▶ _Action item_
Please output the lines from the one containing "る！BtoB事業者のための企業出" to the one containing "共催：ティネクト株式会社、ラー" in the records below as a JSON list of strings, one string per line and both end lines included, leaving out any blank lines.

# # # # # # #

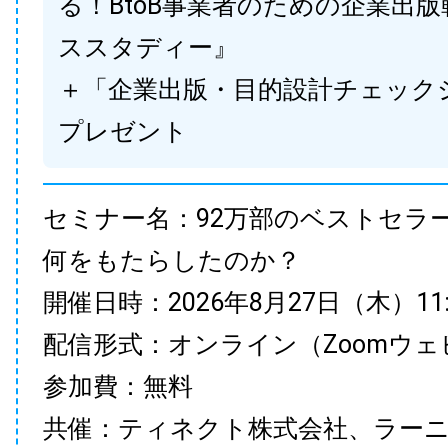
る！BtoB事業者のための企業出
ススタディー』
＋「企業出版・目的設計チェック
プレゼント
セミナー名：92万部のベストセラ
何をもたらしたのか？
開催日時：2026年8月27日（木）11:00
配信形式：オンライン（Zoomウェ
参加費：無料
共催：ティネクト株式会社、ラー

# # # # # # #

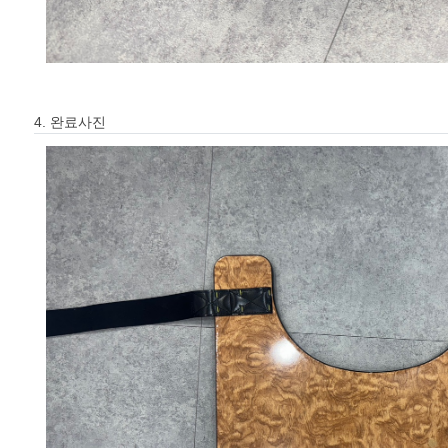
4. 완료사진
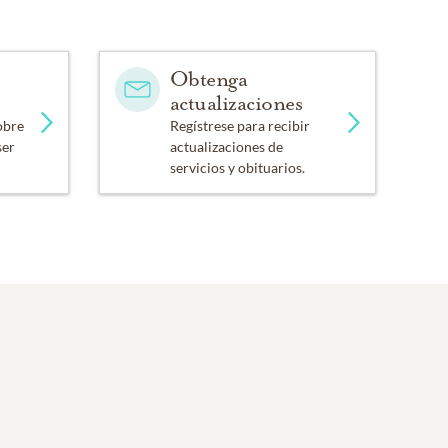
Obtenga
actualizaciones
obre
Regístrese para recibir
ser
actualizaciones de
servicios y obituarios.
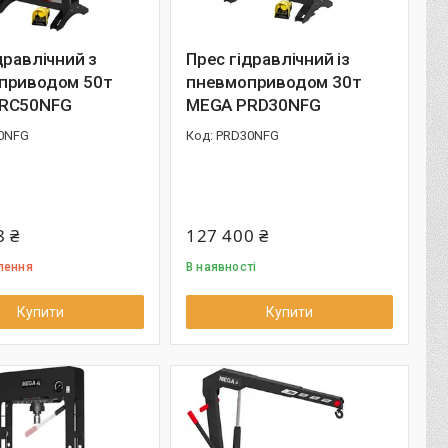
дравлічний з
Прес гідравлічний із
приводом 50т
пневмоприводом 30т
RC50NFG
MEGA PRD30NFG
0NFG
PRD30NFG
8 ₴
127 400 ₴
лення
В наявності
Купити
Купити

# # # # # # #

▶ _Answer to the exercise_
[
  "る！BtoB事業者のための企業出",
  "ススタディー』",
  "＋「企業出版・目的設計チェック",
  "プレゼント",
  "セミナー名：92万部のベストセラ",
  "何をもたらしたのか？",
  "開催日時：2026年8月27日（木）11:00",
  "配信形式：オンライン（Zoomウェ",
  "参加費：無料",
  "共催：ティネクト株式会社、ラー"
]